The new GPSMAP 64 series will be available in January 2014. The GPSMAP 64 will retail for $299.99, the GPSMAP 64s will retail for $399.99, and the GPSMAP 64st will retail for $499.99. The GPSMAP 64 series is the latest solution from Garmin’s growing outdoor segment, which focuses on developing technologies and innovations to enhance users’ outdoor experiences. Whether hiking, hunting, geocaching, golfing, or dog training, Garmin outdoor devices are becoming essential tools for outdoor enthusiasts of all levels.



  • Boyd 1999 Points
    Product page is here:

    Some nice upgrades. The iPhone connectivity is a step in the right direction. But it still has the same lousy 240x160 screen. Yes, I understand the advantages of lower resolution transreflective screens, but this just seems ridiculous in 2014.

    Linking a smartphone to a device with an awkward pushbutton user interface and low res screen seems a little bizarre to me. :twisted:
  • Zemartelo 207 Points
    The GPSMAP 64 series makes paperless geocaching easier than ever. Each device comes preloaded with the locations of 250,000 geocaches from

    Garmin has its own caching website but they use their competitor website? :shock:
  • Boyd 1999 Points
    I saw some discussion on another site that Garmin has basically given up on their geocaching site and has not updated it for a long time.
  • sussamb 829 Points
    Rich Owings at GPS Tracklog has now posted this review
  • Landyman 81 Points

    I understand the advantages of lower resolution transreflective screens, but this just seems ridiculous in 2014.

    Linking a smartphone to a device with an awkward pushbutton user interface and low res screen seems a little bizarre to me. :twisted:
    But you forget the advantages of real buttons over a touch screen. Accuracy and efficiency of making a waypoint on the move is lost with a touch screen. Also with a touch screen hanging around your neck, keeps getting touched which frequently makes changes to ones settings.

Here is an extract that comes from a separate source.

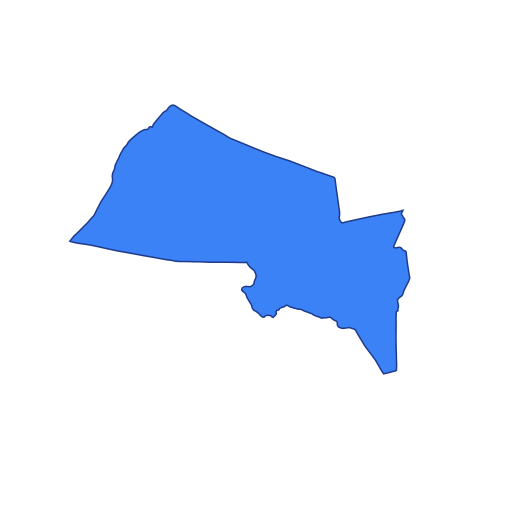 the district of Vinh Hung, Long An, Vietnam, rotated 327°
{"feature_id": "81297802B51272444346298", "entity_name": "Vinh Hung", "entity_type": "district", "adm_level": 2, "iso_a3": "VNM", "parent_name": "Vietnam", "parent_adm1": "Long An", "projection": "orthographic", "projection_center": [105.784, 10.881], "detail": "fine", "context": "isolated", "style": "filled", "palette": "blue", "viewbox_px": 512, "rotation_deg": 327, "n_neighbors": 0, "source": "geoboundaries", "source_scale": "gbopen_adm2", "svg_char_len": 6028}
<svg xmlns="http://www.w3.org/2000/svg" viewBox="0 0 512 512"><g transform="rotate(327 256 256)"><path d="M404.1,297.7L401.9,297.1L399.4,296.1L395.1,294.4L391.7,292.8L388.3,291.4L385.0,289.9L380.1,288.0L373.0,285.1L368.8,283.5L363.8,281.6L357.2,279.1L350.4,276.6L346.5,275.3L346.3,275.1L346.1,274.6L345.9,274.0L345.7,272.8L345.8,271.5L346.1,270.4L346.7,269.0L348.0,267.7L349.2,266.0L350.2,264.3L352.4,259.4L355.3,253.4L359.2,244.9L362.9,237.2L363.9,235.1L364.3,234.2L364.4,233.8L364.4,233.4L364.4,232.9L364.2,232.4L355.2,220.8L353.2,218.4L344.7,206.6L336.1,194.7L327.0,183.5L318.4,172.0L310.5,160.6L302.6,149.1L298.9,143.9L297.3,140.9L295.7,137.4L289.6,125.8L283.4,113.9L277.5,102.5L276.5,100.1L274.9,96.6L272.1,90.9L270.3,86.5L269.5,85.2L268.7,84.3L267.6,83.8L266.9,83.6L266.1,83.6L264.7,83.7L263.5,84.0L261.1,84.9L260.1,85.2L259.2,85.2L258.2,85.1L257.0,85.1L256.0,85.2L254.2,85.8L250.2,87.0L245.8,88.3L242.1,89.5L240.7,90.4L240.0,90.9L239.7,91.2L239.4,91.4L239.1,91.4L238.7,91.1L238.3,90.4L237.9,90.0L237.6,89.9L237.1,89.9L236.5,89.9L235.9,90.1L235.3,90.3L234.8,90.6L234.5,90.7L234.1,90.7L233.5,90.6L232.7,90.0L231.8,89.5L230.5,89.1L226.8,88.7L224.1,88.8L221.4,89.1L217.9,89.6L214.3,90.1L212.0,90.6L210.7,91.1L209.7,91.6L208.9,92.2L207.9,92.5L206.8,92.8L205.2,93.1L204.0,93.5L201.1,94.9L198.4,96.3L197.3,97.0L196.0,97.7L194.6,98.9L193.3,99.6L191.6,100.5L190.1,101.5L188.1,102.7L187.1,103.4L184.5,106.2L182.9,107.2L181.3,108.2L180.2,109.2L179.5,110.0L178.5,111.4L177.8,113.0L176.5,114.9L175.5,116.0L173.3,117.6L170.4,119.3L161.8,123.3L155.5,126.0L151.8,128.2L148.2,130.2L144.6,132.4L142.7,133.5L141.1,134.1L138.8,134.6L132.2,136.5L124.9,138.0L121.5,138.8L117.5,139.6L114.8,140.0L113.2,140.4L111.3,141.1L109.3,141.8L107.9,142.1L108.7,143.3L109.9,144.6L112.2,147.0L116.2,150.6L118.8,152.8L122.9,156.5L125.2,158.7L131.0,164.6L136.8,170.5L142.7,176.4L149.0,182.3L155.4,188.3L161.6,194.2L168.0,200.1L173.8,205.6L179.6,211.0L181.4,212.4L184.1,214.9L185.7,216.6L189.3,219.3L194.4,222.6L203.0,228.5L205.2,229.9L211.8,234.6L213.9,236.1L223.3,242.2L230.0,246.6L234.0,249.3L238.4,252.3L240.2,253.5L242.4,255.0L243.6,255.7L244.2,255.9L244.7,256.0L244.7,258.2L244.7,259.9L244.9,262.0L245.4,263.9L245.8,264.9L246.2,266.1L246.4,266.8L246.5,267.5L246.4,268.4L246.2,269.8L246.0,270.8L245.7,271.8L245.0,273.2L244.2,274.0L242.9,275.0L241.7,275.7L241.0,276.2L240.0,277.3L238.8,278.3L238.2,278.5L237.2,278.7L236.1,278.8L235.2,278.7L234.5,278.5L233.8,278.2L233.1,277.7L232.3,277.1L231.7,276.5L230.9,276.0L229.8,275.6L228.7,275.3L227.8,275.3L226.8,275.5L226.2,275.9L225.7,276.4L225.5,276.6L225.4,277.0L225.5,277.4L225.6,278.0L225.6,278.4L225.7,278.7L225.9,279.1L226.2,279.9L226.4,280.5L226.6,281.0L226.6,282.2L226.5,283.4L225.9,285.6L225.8,286.8L225.7,288.4L225.6,290.3L225.6,291.9L225.6,293.2L225.5,294.5L225.0,296.1L224.7,297.1L224.5,298.0L224.5,298.7L224.5,299.2L224.6,300.1L224.7,300.5L224.9,300.8L225.3,301.5L225.7,302.1L226.0,303.1L226.2,303.5L226.6,304.8L226.8,305.3L227.0,306.0L227.2,306.7L227.3,308.0L227.6,309.2L227.9,310.0L228.3,310.8L228.8,311.4L229.3,311.6L229.5,311.7L230.1,311.6L230.5,311.4L231.2,311.2L231.5,311.3L232.1,311.5L232.8,311.7L233.7,312.3L234.7,312.9L235.2,313.5L235.7,314.0L235.9,314.5L236.3,315.8L236.5,316.3L236.6,316.5L236.8,316.7L237.0,316.7L237.1,316.8L237.6,316.7L238.4,316.5L239.6,316.3L240.8,315.9L241.2,315.8L241.7,315.4L242.1,314.7L242.6,313.7L242.8,313.3L243.1,313.2L243.3,313.1L243.6,313.0L243.9,313.0L244.2,313.1L244.7,313.3L245.2,313.5L245.7,313.6L246.0,313.5L246.4,313.4L247.0,313.0L247.4,312.8L247.8,312.8L248.2,312.9L248.7,313.0L249.4,313.2L249.9,313.2L250.2,313.3L250.7,313.5L251.2,313.7L252.0,313.9L252.4,313.9L252.8,313.9L253.7,313.7L254.2,313.7L254.6,313.9L255.0,314.2L255.5,314.6L255.8,315.1L256.1,315.8L256.6,316.8L257.2,317.7L258.2,318.7L258.7,319.4L259.2,320.1L259.8,320.7L260.5,321.3L260.9,321.9L261.5,322.7L262.3,323.4L263.0,324.0L263.6,324.4L264.4,325.1L265.1,325.9L265.8,327.0L266.3,328.1L266.9,329.0L267.7,329.9L268.6,331.1L269.5,332.4L270.5,333.7L271.2,334.5L271.4,335.0L271.7,335.6L271.9,336.2L272.2,336.9L273.2,338.4L273.9,339.4L274.6,340.3L275.1,340.8L275.5,341.3L276.0,342.1L276.6,343.2L277.3,343.9L277.7,344.2L278.3,344.4L278.8,344.6L279.4,344.9L280.9,345.8L281.8,346.3L282.9,346.7L283.8,347.1L284.5,347.4L284.9,347.9L285.4,349.0L285.9,350.7L286.4,352.0L287.1,353.2L287.7,354.0L288.0,355.0L288.0,355.7L287.7,356.5L287.1,357.3L286.6,358.3L286.5,359.3L286.5,360.1L286.7,360.8L287.6,362.1L288.8,363.5L289.6,364.1L291.0,364.8L293.5,366.0L295.3,366.9L296.6,368.4L298.1,370.3L299.1,371.8L298.8,376.1L298.5,384.9L298.3,391.1L298.8,397.9L299.1,402.0L299.5,409.1L299.4,409.6L298.9,418.1L298.8,421.5L298.8,424.1L298.9,424.4L305.5,426.7L308.0,427.5L310.0,428.2L311.5,428.4L314.2,424.6L317.1,419.8L321.0,413.5L325.0,407.0L329.0,400.6L337.4,387.9L338.2,386.6L338.8,385.8L339.1,385.0L340.5,383.1L341.5,381.7L342.5,380.3L343.0,379.6L343.2,379.3L343.4,379.2L343.7,379.1L344.4,379.1L344.7,379.2L345.0,379.2L345.4,379.1L345.5,378.9L345.6,378.7L345.6,378.4L345.7,378.2L345.8,377.9L346.0,377.7L346.3,377.5L347.0,377.0L347.7,376.3L348.2,375.5L349.0,374.0L349.3,373.1L349.7,371.8L350.2,370.7L350.5,370.4L351.0,370.0L351.7,369.6L352.7,369.1L353.5,368.9L354.2,369.0L355.3,368.9L356.4,368.8L357.2,368.6L357.6,368.4L358.3,368.0L358.9,367.5L359.5,367.0L360.0,366.7L360.7,366.0L361.5,365.4L363.2,364.4L369.8,360.6L371.9,359.1L372.5,358.6L373.0,358.1L373.4,357.3L374.4,354.8L375.4,352.5L377.9,347.0L380.6,341.3L383.1,336.3L383.8,335.0L384.1,334.3L384.1,334.0L384.2,333.7L384.1,333.3L383.8,332.9L383.3,332.3L382.9,331.7L382.6,331.1L382.5,330.3L382.2,328.9L382.0,328.0L381.7,327.4L381.3,327.0L380.4,326.5L379.1,325.9L377.9,325.5L377.4,325.2L377.0,324.8L376.6,324.2L376.4,323.7L376.4,323.4L376.7,323.0L377.6,322.3L380.3,320.5L388.3,315.3L396.0,310.3L397.9,309.0L399.4,307.9L400.1,307.3L400.6,306.5L400.8,305.8L400.8,305.2L400.5,304.0L400.5,303.3L400.7,302.7L400.8,301.8L400.6,301.0L400.7,300.3L400.9,299.9L401.2,299.5L402.1,299.0L403.3,298.3L404.1,297.7Z" fill="#3b82f6" stroke="#1e3a8a" stroke-width="1.5"/></g></svg>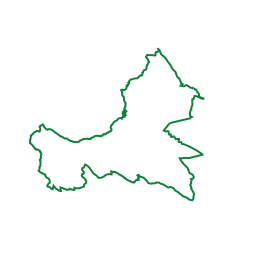 outline of Chiquinquirá, Boyacá, Colombia, rotated 292°
{"feature_id": "7082276B335573977446", "entity_name": "Chiquinquirá", "entity_type": "district", "adm_level": 2, "iso_a3": "COL", "parent_name": "Colombia", "parent_adm1": "Boyacá", "projection": "equal_earth", "projection_center": [-73.82, 5.627], "detail": "fine", "context": "isolated", "style": "outline", "palette": "green", "viewbox_px": 256, "rotation_deg": 292, "n_neighbors": 0, "source": "geoboundaries", "source_scale": "gbopen_adm2", "svg_char_len": 5785}
<svg xmlns="http://www.w3.org/2000/svg" viewBox="0 0 256 256"><g transform="rotate(292 128 128)"><path d="M54.9,61.1L53.8,64.3L53.9,65.8L54.1,65.9L53.8,68.6L53.3,68.6L53.1,69.2L51.8,70.4L51.3,73.3L50.8,74.2L49.1,75.6L48.3,75.9L47.7,75.9L46.6,75.1L45.7,74.9L44.2,74.8L43.7,75.2L43.8,77.5L43.1,79.6L42.9,81.1L43.5,81.1L44.7,80.7L45.7,80.9L46.5,80.7L44.8,83.9L44.2,87.0L44.1,88.5L44.6,89.5L45.6,88.4L47.7,87.7L47.8,94.6L49.0,96.7L49.8,96.7L50.1,100.9L50.4,101.2L51.3,101.2L52.5,100.8L52.6,102.4L53.1,103.3L53.6,105.1L57.1,109.0L59.2,108.6L61.6,109.7L63.3,109.1L63.9,108.1L64.4,107.7L65.3,105.5L65.7,103.8L66.4,103.0L68.0,102.7L68.9,103.9L70.0,103.9L70.7,103.4L71.8,101.3L72.8,100.7L73.7,101.0L73.9,100.9L74.9,101.9L77.9,101.8L78.1,102.0L77.6,104.8L77.3,105.7L76.4,107.7L73.3,112.2L72.6,114.3L72.0,116.8L70.7,119.4L72.3,122.4L74.1,123.8L76.2,125.1L77.0,125.8L78.4,128.3L78.8,130.2L79.7,130.0L80.7,129.1L81.5,128.7L81.8,131.1L82.3,132.2L82.3,134.0L81.9,136.5L81.5,137.4L81.7,139.2L81.2,140.0L81.3,140.8L80.9,142.0L80.8,142.8L80.3,143.2L80.4,144.3L80.1,144.7L80.2,145.1L79.8,145.7L79.5,147.0L79.5,148.8L79.7,149.9L79.3,150.7L79.4,151.3L79.2,152.2L79.4,153.2L79.9,153.5L80.0,154.0L80.3,153.9L80.4,154.3L82.7,155.0L83.8,157.2L84.6,156.1L85.1,156.2L85.7,156.8L86.3,156.3L86.6,156.4L87.5,154.5L87.9,154.6L87.9,154.9L88.2,155.0L88.5,155.5L87.8,156.5L87.6,157.2L87.5,158.4L87.8,160.5L87.4,162.2L85.9,165.6L85.4,166.2L84.5,167.7L85.1,170.4L86.1,172.0L86.8,173.7L88.0,174.6L88.9,176.7L88.7,179.8L88.9,182.6L88.5,183.7L88.3,185.6L87.8,187.0L88.1,188.1L89.2,189.3L89.4,190.1L89.2,191.7L89.2,192.8L87.7,195.3L87.2,198.9L86.6,200.2L86.2,202.3L85.4,204.1L85.4,208.6L85.2,209.8L84.7,210.6L84.7,213.0L85.2,214.8L85.4,214.9L87.2,215.1L88.4,214.5L90.1,214.3L91.8,213.7L93.5,212.0L94.7,210.1L95.7,209.2L96.1,209.3L97.2,208.6L98.4,207.0L100.5,207.3L101.5,206.7L103.5,206.6L104.4,205.6L104.8,206.5L106.0,207.4L106.8,207.5L107.4,207.1L108.8,205.7L109.4,201.8L113.2,198.4L114.9,194.3L116.0,192.1L116.4,191.7L116.5,191.1L118.0,188.8L119.3,187.4L119.9,189.2L120.7,190.2L122.0,193.0L123.0,195.9L130.4,206.1L131.1,207.0L131.4,207.0L132.8,200.9L133.8,191.5L133.9,185.7L133.3,184.2L134.7,182.8L134.8,182.5L134.1,180.9L134.2,180.1L134.8,179.8L136.8,179.6L136.9,179.4L136.8,178.8L135.5,176.5L137.3,174.1L137.4,173.5L135.9,171.8L136.3,170.8L138.0,170.3L138.0,169.8L137.4,169.1L137.4,168.5L140.1,166.7L139.8,165.7L138.9,164.1L139.1,162.1L147.8,164.8L149.4,166.6L160.1,181.8L161.2,182.1L162.1,183.0L162.4,181.1L164.2,180.1L167.0,179.5L168.9,179.5L169.0,179.7L170.0,179.2L173.9,179.0L176.6,177.6L178.6,176.9L179.4,177.9L182.5,177.7L183.0,178.9L183.1,182.1L182.9,184.0L182.9,185.8L183.7,187.7L183.5,183.7L183.8,181.9L184.2,181.6L185.6,181.5L188.5,177.2L189.1,176.9L189.0,175.5L189.4,173.9L189.1,173.0L189.4,172.5L188.9,171.6L188.8,170.7L189.4,168.4L189.4,167.4L189.7,167.1L189.6,166.2L189.4,165.7L187.7,164.3L187.0,161.2L188.4,162.1L188.8,161.1L189.3,161.6L189.7,160.2L190.1,160.1L193.3,156.8L193.5,155.2L193.8,154.7L195.1,153.3L197.7,151.1L199.6,146.8L202.3,143.7L204.8,139.5L206.5,137.3L207.6,134.8L208.7,131.2L210.2,129.9L212.1,127.6L213.1,125.5L211.7,127.4L210.9,127.8L210.3,127.5L208.6,125.4L207.4,125.5L205.9,126.3L205.5,126.2L204.2,122.0L203.5,120.5L203.1,118.6L200.6,118.0L198.8,121.1L197.9,121.7L197.4,122.7L197.1,122.9L195.6,122.3L194.5,122.5L193.3,122.1L190.6,122.7L188.9,122.7L187.4,121.1L185.7,120.9L185.2,121.1L184.4,120.6L183.3,121.3L182.2,121.3L181.7,121.1L181.7,120.5L181.3,119.6L179.6,118.7L178.9,118.8L177.6,117.9L176.2,115.3L174.0,112.5L173.0,111.8L172.5,111.8L171.6,111.5L170.6,112.1L170.2,111.7L169.9,111.9L169.8,111.6L169.4,112.1L168.9,111.9L168.2,112.0L167.1,111.0L166.5,111.7L165.8,111.1L164.5,111.6L163.5,111.5L161.6,110.3L161.4,109.2L161.5,108.3L160.9,107.5L160.6,107.5L160.1,108.3L159.5,108.4L158.7,109.4L157.5,109.7L156.1,110.5L155.4,112.3L155.1,112.6L154.4,112.7L153.9,113.2L151.7,114.3L150.2,116.5L149.5,116.5L148.4,117.2L147.8,117.1L146.2,117.7L145.1,117.3L144.5,117.4L144.3,117.8L142.9,117.8L142.9,118.0L143.5,119.1L143.3,119.8L142.8,120.3L142.2,119.9L142.2,119.6L142.7,118.7L142.3,118.0L141.5,117.6L141.8,118.8L141.0,119.6L139.9,117.8L139.4,117.6L139.2,118.0L139.6,118.5L139.6,119.7L139.3,120.8L139.0,121.1L137.8,120.4L137.5,119.2L137.3,119.4L137.3,120.3L137.0,120.5L136.3,118.9L134.4,118.8L134.8,118.1L134.8,117.8L133.7,116.2L132.8,115.4L131.9,115.3L130.6,114.5L128.0,112.5L125.5,112.3L124.8,111.7L123.0,111.5L122.1,111.7L121.2,112.4L120.9,113.0L120.2,113.4L119.0,113.5L118.4,113.2L117.7,112.1L116.4,111.4L116.1,110.7L115.6,110.7L115.2,110.1L113.7,109.5L113.3,108.5L113.5,107.9L111.9,107.3L111.8,107.0L111.3,107.1L110.3,106.2L109.9,105.8L110.2,105.1L109.7,104.3L109.7,103.1L109.2,102.6L109.1,101.9L108.4,101.1L108.1,100.3L106.9,99.7L105.3,98.0L104.9,97.9L104.7,97.5L104.1,97.6L103.8,97.4L103.1,95.8L102.6,93.6L101.9,92.7L101.1,90.7L99.4,89.6L98.5,88.3L96.9,87.6L96.1,86.3L95.5,85.7L95.3,84.2L94.8,83.3L94.8,81.3L94.5,80.0L94.6,78.3L94.8,77.7L94.8,76.7L95.1,76.2L95.3,74.9L94.6,73.3L94.7,72.3L95.0,71.8L95.1,70.1L95.3,69.5L95.0,68.9L95.3,67.4L96.5,63.2L96.5,62.0L97.0,61.1L97.9,57.3L97.2,54.8L96.2,53.9L96.2,53.6L96.6,51.8L97.4,50.2L99.4,47.7L96.5,45.6L95.6,45.9L95.0,46.7L92.7,47.5L92.0,47.4L91.3,46.9L91.4,45.2L91.1,44.6L88.2,42.3L86.2,41.9L85.6,41.2L84.5,40.9L81.4,41.7L80.0,41.6L79.2,42.2L77.4,42.6L77.1,43.3L76.8,44.7L75.4,47.0L75.3,48.0L74.8,48.6L74.3,48.8L74.1,49.8L73.7,50.2L74.0,50.5L73.8,51.0L74.0,51.2L73.8,51.8L74.1,52.3L74.2,53.1L73.9,53.6L73.8,54.9L73.2,55.1L73.1,55.8L72.6,56.0L72.6,56.5L72.0,56.7L71.1,57.6L69.2,57.7L67.5,58.6L65.9,58.2L65.6,58.4L65.2,58.3L65.0,58.5L65.1,59.0L64.8,59.2L64.2,59.2L63.6,59.7L62.4,60.0L62.2,60.3L61.1,60.4L60.5,60.9L59.7,60.9L58.8,60.5L58.3,60.6L57.9,61.1L57.3,61.1L56.4,61.4L54.9,61.1Z" fill="none" stroke="#15803d" stroke-width="2"/></g></svg>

    I'm considering buying a 64, because it has buttons (my first Garmin had 20!) and can make waypoints. Something impossible to do on my Garmin 3598. The 64 should also connect to a laptop for a moving map display.
  • Boyd 1999 Points
    I understand the appeal of pushbuttons, and know that some people prefer them. I still have my 60csx in fact. But if you're going to have buttons, at least give us an alphanumeric keypad (like a Blackberry). Anyway, it's all a matter of personal preference.

    But it's not fair to use a Nuvi 3598 as an example of a touchscreen device, the Montana or Oregon would be better comparisons because they were designed for handheld use and have screen locks to prevent accidental presses.

    If you want moving map display on a laptop, there are small USB receivers that cost less than $40 that are better choices IMO.
  • Landyman 81 Points
    Boyd I also use a Montana 650t. OK it's possible to lock a screen, but by the time taken to unlock and then make a waypoint, you have moved off the actual point. Although I like quality touch screens, on a GPSr they have too many problems. My laptop is actually a 'Tablet PC', a secondhand Toughbook CF-19.

    When my 2610 was my vehicle GPSr, it did everything I needed. These days 2 or 3 GPSrs are required to do what one did in the past!

    I'm looking to buy a replacement for my 76CSx, which sits beside my 3598 for waypoints and tracklog uses.

    Does the 64s save a .gpx track file every day to the SD card? The ability to upload a waypoint from the laptop to a navigating GPSr for immediate use is becoming more difficult these days. I'd like to know if the 64s can do that?

    At least the 64s & 64st have a MCX connector for an external antenna. My main vehicle has a Luton Top and a heated windscreen, which reduces the accuracy of the GPS receiver.